Exercise goal >> Exact reproduction of all the data is needed.

Input data >>

====

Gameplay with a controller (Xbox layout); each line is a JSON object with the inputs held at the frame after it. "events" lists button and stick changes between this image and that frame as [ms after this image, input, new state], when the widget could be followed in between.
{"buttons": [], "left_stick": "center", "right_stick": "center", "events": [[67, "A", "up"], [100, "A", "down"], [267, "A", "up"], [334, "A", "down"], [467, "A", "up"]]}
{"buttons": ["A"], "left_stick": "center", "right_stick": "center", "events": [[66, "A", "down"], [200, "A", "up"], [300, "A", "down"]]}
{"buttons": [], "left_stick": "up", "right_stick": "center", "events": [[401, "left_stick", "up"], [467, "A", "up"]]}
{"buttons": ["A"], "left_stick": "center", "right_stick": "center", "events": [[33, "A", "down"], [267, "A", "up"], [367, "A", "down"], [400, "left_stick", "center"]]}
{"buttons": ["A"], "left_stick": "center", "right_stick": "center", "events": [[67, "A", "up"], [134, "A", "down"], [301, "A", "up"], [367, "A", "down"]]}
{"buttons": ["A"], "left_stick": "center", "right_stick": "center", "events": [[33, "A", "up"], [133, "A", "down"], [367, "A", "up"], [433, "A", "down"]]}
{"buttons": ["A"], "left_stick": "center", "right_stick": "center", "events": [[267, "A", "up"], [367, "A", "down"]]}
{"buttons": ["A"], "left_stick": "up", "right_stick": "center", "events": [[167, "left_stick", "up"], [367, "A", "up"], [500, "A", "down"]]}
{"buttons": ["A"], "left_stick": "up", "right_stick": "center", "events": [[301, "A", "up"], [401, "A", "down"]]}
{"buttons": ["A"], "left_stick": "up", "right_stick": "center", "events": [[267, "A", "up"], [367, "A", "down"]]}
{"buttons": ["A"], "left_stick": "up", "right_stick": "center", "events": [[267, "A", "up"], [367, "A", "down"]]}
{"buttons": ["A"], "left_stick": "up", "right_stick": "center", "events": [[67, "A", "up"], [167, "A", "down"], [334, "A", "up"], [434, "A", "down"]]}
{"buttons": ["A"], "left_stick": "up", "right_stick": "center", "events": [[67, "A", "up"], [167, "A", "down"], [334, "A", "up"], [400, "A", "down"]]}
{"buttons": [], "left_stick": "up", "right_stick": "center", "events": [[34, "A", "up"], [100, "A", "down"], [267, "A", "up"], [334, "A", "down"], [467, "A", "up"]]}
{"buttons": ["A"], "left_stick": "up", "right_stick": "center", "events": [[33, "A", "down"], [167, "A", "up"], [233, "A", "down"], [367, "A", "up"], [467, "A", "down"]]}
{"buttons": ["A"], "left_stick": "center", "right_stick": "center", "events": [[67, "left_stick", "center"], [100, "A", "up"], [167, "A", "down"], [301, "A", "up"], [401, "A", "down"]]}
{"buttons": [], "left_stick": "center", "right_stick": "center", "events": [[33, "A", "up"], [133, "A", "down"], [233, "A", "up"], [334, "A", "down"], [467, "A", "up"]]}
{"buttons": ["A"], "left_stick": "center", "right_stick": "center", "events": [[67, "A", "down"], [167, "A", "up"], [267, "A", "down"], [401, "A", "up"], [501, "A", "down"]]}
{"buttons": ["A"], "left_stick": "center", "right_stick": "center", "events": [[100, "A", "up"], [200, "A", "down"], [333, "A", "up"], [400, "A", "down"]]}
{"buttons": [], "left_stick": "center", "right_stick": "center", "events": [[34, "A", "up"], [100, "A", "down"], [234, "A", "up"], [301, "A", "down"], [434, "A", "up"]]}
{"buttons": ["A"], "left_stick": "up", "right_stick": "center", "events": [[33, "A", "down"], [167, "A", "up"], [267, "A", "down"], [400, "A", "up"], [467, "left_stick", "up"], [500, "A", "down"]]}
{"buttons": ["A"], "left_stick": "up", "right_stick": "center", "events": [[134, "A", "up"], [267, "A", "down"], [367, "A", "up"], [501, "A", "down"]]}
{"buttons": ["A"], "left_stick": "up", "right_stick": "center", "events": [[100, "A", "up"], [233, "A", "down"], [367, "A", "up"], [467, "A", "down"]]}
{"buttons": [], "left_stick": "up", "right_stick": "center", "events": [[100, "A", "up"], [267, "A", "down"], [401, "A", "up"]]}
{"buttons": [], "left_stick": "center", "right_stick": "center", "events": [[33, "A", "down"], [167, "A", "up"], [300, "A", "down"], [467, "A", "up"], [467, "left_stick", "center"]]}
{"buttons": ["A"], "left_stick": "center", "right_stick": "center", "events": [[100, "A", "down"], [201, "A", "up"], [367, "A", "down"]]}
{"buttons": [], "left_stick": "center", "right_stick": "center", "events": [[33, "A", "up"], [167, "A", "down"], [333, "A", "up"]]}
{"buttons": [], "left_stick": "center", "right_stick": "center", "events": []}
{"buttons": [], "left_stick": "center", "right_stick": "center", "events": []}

====

Result for this exercise >>
Gameplay with a controller (Xbox layout); each line is a JSON object with the inputs held at the frame after it. "events" lists button and stick changes between this image and that frame as [ms after this image, input, new state], when the widget could be followed in between.
{"buttons": [], "left_stick": "center", "right_stick": "center", "events": [[67, "A", "up"], [100, "A", "down"], [267, "A", "up"], [334, "A", "down"], [467, "A", "up"]]}
{"buttons": ["A"], "left_stick": "center", "right_stick": "center", "events": [[66, "A", "down"], [200, "A", "up"], [300, "A", "down"]]}
{"buttons": [], "left_stick": "up", "right_stick": "center", "events": [[401, "left_stick", "up"], [467, "A", "up"]]}
{"buttons": ["A"], "left_stick": "center", "right_stick": "center", "events": [[33, "A", "down"], [267, "A", "up"], [367, "A", "down"], [400, "left_stick", "center"]]}
{"buttons": ["A"], "left_stick": "center", "right_stick": "center", "events": [[67, "A", "up"], [134, "A", "down"], [301, "A", "up"], [367, "A", "down"]]}
{"buttons": ["A"], "left_stick": "center", "right_stick": "center", "events": [[33, "A", "up"], [133, "A", "down"], [367, "A", "up"], [433, "A", "down"]]}
{"buttons": ["A"], "left_stick": "center", "right_stick": "center", "events": [[267, "A", "up"], [367, "A", "down"]]}
{"buttons": ["A"], "left_stick": "up", "right_stick": "center", "events": [[167, "left_stick", "up"], [367, "A", "up"], [500, "A", "down"]]}
{"buttons": ["A"], "left_stick": "up", "right_stick": "center", "events": [[301, "A", "up"], [401, "A", "down"]]}
{"buttons": ["A"], "left_stick": "up", "right_stick": "center", "events": [[267, "A", "up"], [367, "A", "down"]]}
{"buttons": ["A"], "left_stick": "up", "right_stick": "center", "events": [[267, "A", "up"], [367, "A", "down"]]}
{"buttons": ["A"], "left_stick": "up", "right_stick": "center", "events": [[67, "A", "up"], [167, "A", "down"], [334, "A", "up"], [434, "A", "down"]]}
{"buttons": ["A"], "left_stick": "up", "right_stick": "center", "events": [[67, "A", "up"], [167, "A", "down"], [334, "A", "up"], [400, "A", "down"]]}
{"buttons": [], "left_stick": "up", "right_stick": "center", "events": [[34, "A", "up"], [100, "A", "down"], [267, "A", "up"], [334, "A", "down"], [467, "A", "up"]]}
{"buttons": ["A"], "left_stick": "up", "right_stick": "center", "events": [[33, "A", "down"], [167, "A", "up"], [233, "A", "down"], [367, "A", "up"], [467, "A", "down"]]}
{"buttons": ["A"], "left_stick": "center", "right_stick": "center", "events": [[67, "left_stick", "center"], [100, "A", "up"], [167, "A", "down"], [301, "A", "up"], [401, "A", "down"]]}
{"buttons": [], "left_stick": "center", "right_stick": "center", "events": [[33, "A", "up"], [133, "A", "down"], [233, "A", "up"], [334, "A", "down"], [467, "A", "up"]]}
{"buttons": ["A"], "left_stick": "center", "right_stick": "center", "events": [[67, "A", "down"], [167, "A", "up"], [267, "A", "down"], [401, "A", "up"], [501, "A", "down"]]}
{"buttons": ["A"], "left_stick": "center", "right_stick": "center", "events": [[100, "A", "up"], [200, "A", "down"], [333, "A", "up"], [400, "A", "down"]]}
{"buttons": [], "left_stick": "center", "right_stick": "center", "events": [[34, "A", "up"], [100, "A", "down"], [234, "A", "up"], [301, "A", "down"], [434, "A", "up"]]}
{"buttons": ["A"], "left_stick": "up", "right_stick": "center", "events": [[33, "A", "down"], [167, "A", "up"], [267, "A", "down"], [400, "A", "up"], [467, "left_stick", "up"], [500, "A", "down"]]}
{"buttons": ["A"], "left_stick": "up", "right_stick": "center", "events": [[134, "A", "up"], [267, "A", "down"], [367, "A", "up"], [501, "A", "down"]]}
{"buttons": ["A"], "left_stick": "up", "right_stick": "center", "events": [[100, "A", "up"], [233, "A", "down"], [367, "A", "up"], [467, "A", "down"]]}
{"buttons": [], "left_stick": "up", "right_stick": "center", "events": [[100, "A", "up"], [267, "A", "down"], [401, "A", "up"]]}
{"buttons": [], "left_stick": "center", "right_stick": "center", "events": [[33, "A", "down"], [167, "A", "up"], [300, "A", "down"], [467, "A", "up"], [467, "left_stick", "center"]]}
{"buttons": ["A"], "left_stick": "center", "right_stick": "center", "events": [[100, "A", "down"], [201, "A", "up"], [367, "A", "down"]]}
{"buttons": [], "left_stick": "center", "right_stick": "center", "events": [[33, "A", "up"], [167, "A", "down"], [333, "A", "up"]]}
{"buttons": [], "left_stick": "center", "right_stick": "center", "events": []}
{"buttons": [], "left_stick": "center", "right_stick": "center", "events": []}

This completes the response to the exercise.